Articles 3(1), 4(1)(a) and 5(1) of the European Union Sustainable Finance Disclosure Regulation ("SFDR") impose obligations to make website disclosures at an entity level.
CVC Capital Partners' Luxembourg based fund vehicles are managed by CVC Europe Fund Management S.à.r.l ("CVC Europe"). CVC Europe, as an EU AIFM, is in scope for SFDR entity-level disclosures.
CVC Capital Partners' Jersey based fund vehicles are managed by their Jersey general partners as non-EU alternative investment fund managers ("Non-EU AIFMs").
The below disclosures therefore apply to CVC Europe as well as the following entities: CVC Capital Partners VII Limited, CVC Capital Partners VIII Limited, CVC Capital Partners IX Limited, CVC Capital Partners Asia V Limited, CVC Capital Partners Asia VI Limited, CVC Capital Partners Strategic Opportunities II Limited, CVC Capital Partners Strategic Opportunities III Limited and CVC Growth Partners II GP Limited (the "CVC Non-EU AIFMs").
CVC Europe and the CVC Non-EU AIFMs are referred to together in the below disclosure as "CVC". CVC, in making these disclosures, makes reference to the wider CVC group ESG policies and practices.
Product-level disclosures under SFDR are provided to investors under the relevant investor portal.
Article 3: Entity-level sustainability risk disclosures
CVC's Responsible Investment Policy sets out CVC's approach to the management of environmental, social and governance (ESG) issues, including the principles which we as an investment manager and advisor aspire to and the procedures we have implemented in order to integrate these principles into our activities. The Responsible Investment Policy covers all CVC private equity funds, the CVC Entities, existing portfolio companies as well as new acquisitions, all investment activities across the deal cycle, and CVC's own operations. All CVC staff are required to adhere to the ESG Policy.
Sustainability risk management is embedded in the way CVC seeks to make investment decisions and in its ongoing portfolio and asset management activities. CVC defines sustainability risk as ESG risk, which, if present, could lead to a material negative impact on the long-term value of one or more investments made by CVC, and ultimately negatively impact the value returned to its investors.

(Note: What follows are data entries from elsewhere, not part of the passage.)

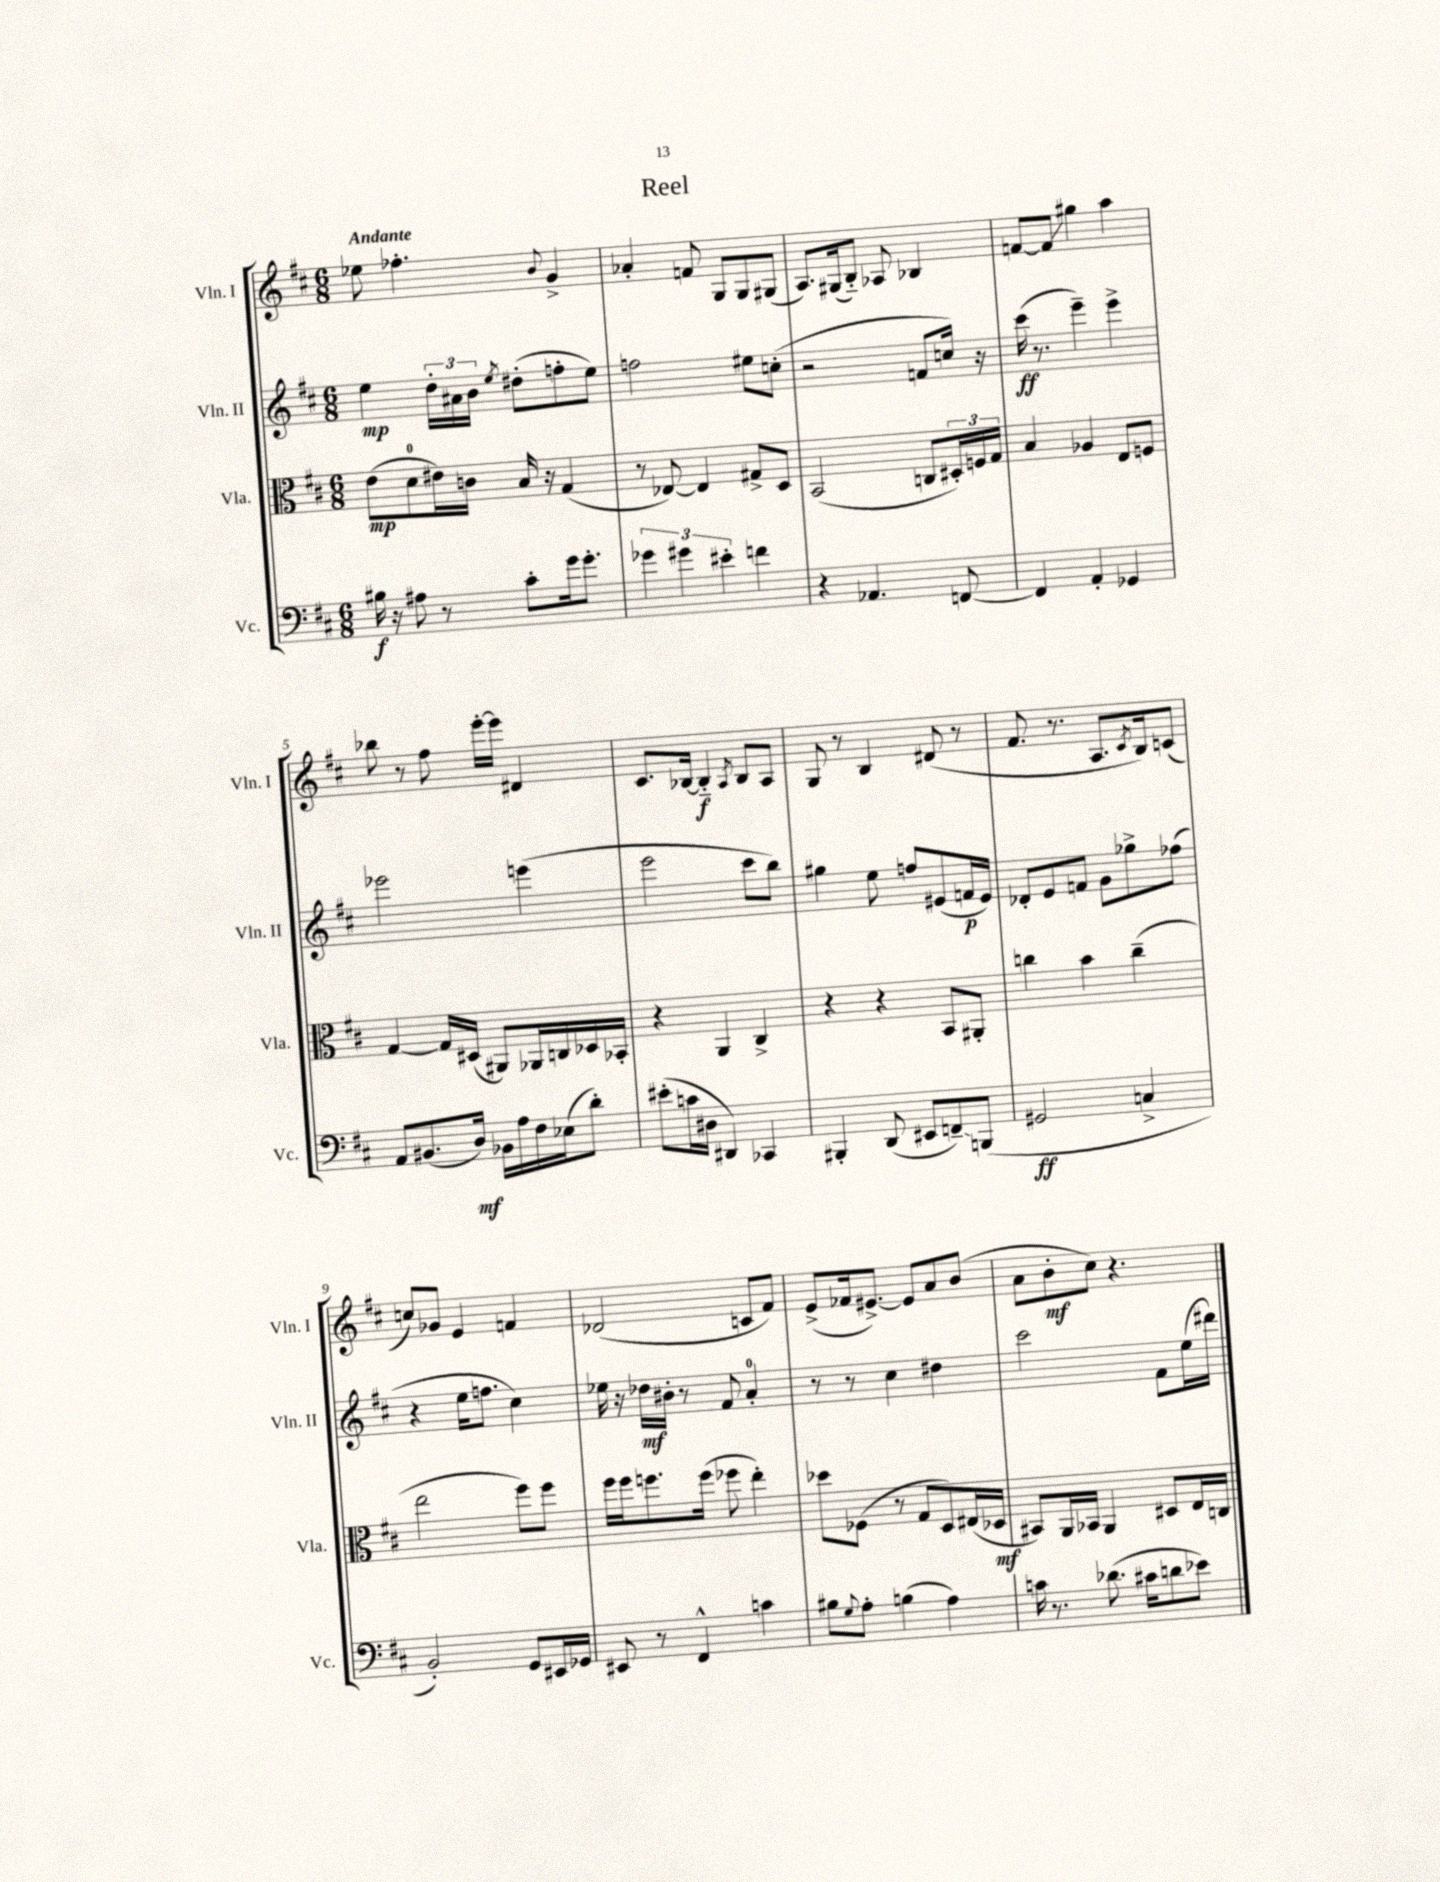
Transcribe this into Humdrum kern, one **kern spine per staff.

**kern	**kern	**kern	**kern
*staff4	*staff3	*staff2	*staff1
*clefF4	*clefC3	*clefG2	*clefG2
*k[f#c#]	*k[f#c#]	*k[f#c#]	*k[f#c#]
*M6/8	*M6/8	*M6/8	*M6/8
16B#	(8e	4ee	8ee-
16r	.	.	.
8A#	8d	.	4.ff-'
8r	16e#)	24dd'	.
.	.	24a#	.
.	16c	.	.
.	.	24b	.
.	.	8qee	.
8c#'	16B	(8dd#'	.
.	16r	.	.
.	.	.	8qqb
16g	(4G	8ff'	4g^
8.g'	.	.	.
.	.	8ee)	.
=	=	=	=
6g-	8r	2ff	4a-'
.	[8E-)	.	.
6g#	.	.	.
.	4E-]	.	8f
6e#'	.	.	.
.	.	.	8G
4f	8G#^	8ee#	8G
.	8D	(8cc'	(8G#
=	=	=	=
4r	(2BB	2r	8.A)
.	.	.	(16G#
4.AA-	.	.	8B'~)
.	.	.	8A-
.	8C	8f	4B-
[8FF	24D#')	16cc)	.
.	24F	.	.
.	.	16r	.
.	24G	.	.
=	=	=	=
4FF]	4B	(16ccc#	[8f
.	.	8.r	.
.	.	.	8f]
4AA'	4A-	4eee~)	4gg#
4GG-	8E	4eee^	4aa
.	8F	.	.
=	=	=	=
8AA	[4G	2eee-	8bb-
(8.BB#	.	.	8r
.	16G]	.	8ff#
16D)	(16D#	.	.
16BB-	8AA#)	.	[16eee'
16A	.	.	16eee]
16F#	16AA-	(4eee	4d#
(16E-	16C	.	.
8d')	16D-	.	.
.	16BB-'	.	.
=	=	=	=
(8e#'	4r	2eee	8.c#
16c	.	.	.
16D#	.	.	[16B-
4DD#)	4AA	.	4B-'~]
.	.	.	8qA
4CC-	4C#^	8ccc#	8B-
.	.	8bb)	8A
=	=	=	=
4BBB#'	4r	4gg#	8G
.	.	.	8r
(8DD	4r	8ee	4B
8EE#	.	8ff	.
8FF~)	8BB	(8e#	(8d#
(8BBB	8AA#'	16f	8r
.	.	16e#)	.
=	=	=	=
2GG#	4cc	8d-'	8.f#
.	.	8e	.
.	.	.	8.r
.	4b	8f	.
.	.	8g	8.A
4C^	(4cc~	8gg-^	.
.	.	.	8qc#
.	.	.	16B)
.	.	(8ff-	(8c
=	=	=	=
2BB')	2ee	4r	8cc)
.	.	.	8g-
.	.	16ee	4e
.	.	8.ff	.
8GG	8ff#)	4cc#)	4f
16EE#	8ff#	.	.
16GG-	.	.	.
=	=	=	=
8EE#	16ff#	16ee-	(2d-
.	16ff#	16r	.
8r	8.ff	16dd-	.
.	.	16b#'	.
4FF#^^	.	8r	.
.	(16ff	.	.
.	8ff-	8f#	.
4c	4ee')	4a'	8c
.	.	.	8f#)
=	=	=	=
8B#	8dd-	8r	(8e^
8qqG	.	.	.
8A'	(8F-	8r	16f-
.	.	.	[8.e#^)
(4B	8r	4cc#	.
.	8G	.	8e#]
4A)	8D)	4dd#	8a
.	(16E#	.	(8b
.	16D-	.	.
=	=	=	=
16c	8BB#)	2ccc#	8a
8.r	.	.	.
.	16AA	.	8b'
.	16BB-	.	.
(8.d-	4AA	.	8cc#)
.	.	.	4.r
16c#	.	.	.
8d	8D#	8f#	.
8e-)	16E	(16ee	.
.	16C	16ddd#)	.
==	==	==	==
*-	*-	*-	*-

CVC's Responsible Investment Policy sets out how CVC embeds ESG issue management during the investment decision process. CVC assesses ESG risks and management standards of targeted companies when evaluating investment opportunities. CVC analyses inherent ESG risks and relevant management activities (to the extent that information is available) throughout the investment review stages, and any material findings are documented in the investment papers. To assist Deal teams with this analysis, CVC has developed a comprehensive ESG due diligence guidance and information tool based on internationally recognised SASB standards and an early stage ESG red flag checklist. CVC also has access to global business intelligence tools on compliance, ESG and business conduct risks which are used as part of the initial screening of potential investments. Where deemed necessary by the Deal team, CVC instructs external experts to perform ESG due diligence on target companies focusing on material risks and opportunities. If CVC concludes that the ESG risks of a target company are too great and cannot be appropriately mitigated, no investment is made.
The ESG Committee (which includes six Managing Partner representatives) is the main sponsor of the CVC ESG Policy and is accountable to the Boards of CVC Capital Partners SICAV-FIS S.A. and CVC Capital Partners (Luxembourg) S.à r.l. for its implementation.
Article 4: No consideration of adverse impacts of investment decisions on sustainability factors
CVC is continuing to assess the mandatory data collection and disclosure requirements which are applicable to firms which opt in to consider the principal adverse impacts of their investment decisions. Accordingly, CVC do not currently intend to consider the prescribed adverse impacts of investment decisions on sustainability factors within the meaning of Article 4 of SFDR; however, CVC shall keep this situation under ongoing review, considering the mandatory data collection and disclosure requirements applicable to firms which opt in. CVC confirms that ESG considerations are of great importance to CVC, including in the context of its investment decisions. Please see our Responsible Investment Policy and our Responsible Investing webpages for more detail on how we consider ESG factors in our investment decision making and during ownership.
Article 5: Entity-level remuneration policies disclosures
In practice, in accordance with general private equity remuneration and award processes, a significant portion of an investment professional's compensation is typically in deferred instruments aligned to the performance of investments, meaning that the value of an investment professional's compensation will be negatively impacted by a sustainability risk that impacts the value of the underlying investment.